Provision of tools to identify students requiring additional assessment and support, in a timely manner would ensure students have opportunities to gain necessary skills. Teachers should also be knowledgeable about Developmental Language Disorder and Language Disorder associated with other conditions (Bishop et al., 2017), as conversational skills are likely to be impacted for many if not all children with such diagnoses. Appropriate screening and progress monitoring tools should be considered in the context of children’s cultural background, grade level and diagnosis. Ideally, structural components of language (i.e. morpho-syntax, vocabulary) and extended discourse should be considered.
3.
The inclusion of Tier 2 and 3 services would provide support to children in need rather than additional time at a Tier 1 for those who do not require this. The areas of focus would depend on the needs of the children receiving the Tier 2 and 3 supports but could include many of the conversational subcomponents outlined by Abbot-Smith et al. (2023) such as maintaining a conversation and following a conversation topic as it shifts. Such supports would also provide children with authentic opportunities to develop their conversational skills with their age-peers.

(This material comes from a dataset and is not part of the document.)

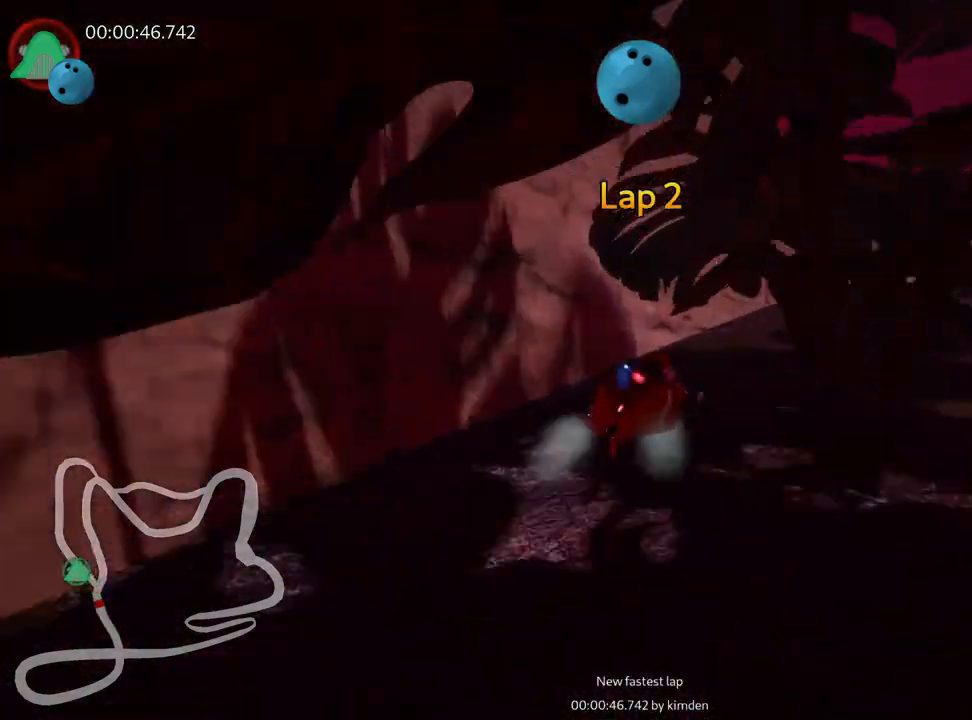
{"keys": ["left", "up"], "events": [[217, "right", "up"], [250, "skid", "up"], [483, "left", "down"]]}
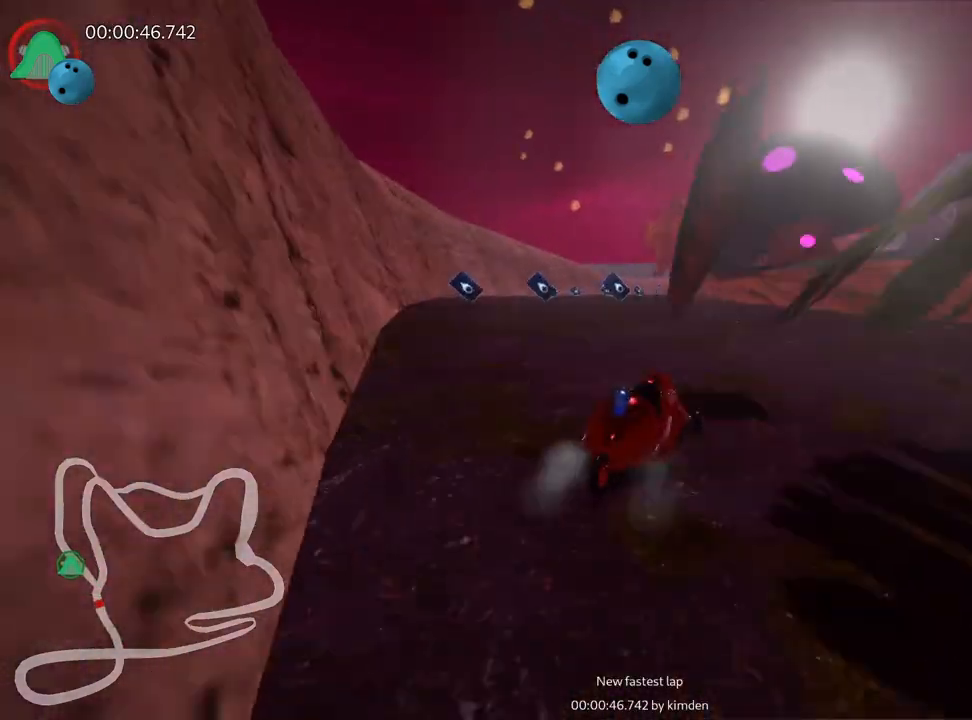
{"keys": ["up"], "events": [[350, "left", "up"]]}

Applying an RTI/MTSS framework to the development of children’s conversational skills would provide fertile ground for a range of research methodologies, ranging from case-studies, through to longitudinal tracking and the use of experimental designs such as randomised controlled trials to evaluate the impact of different intervention approaches for strengthening children’s conversational skills, regardless of disability status and cultural and linguistic background.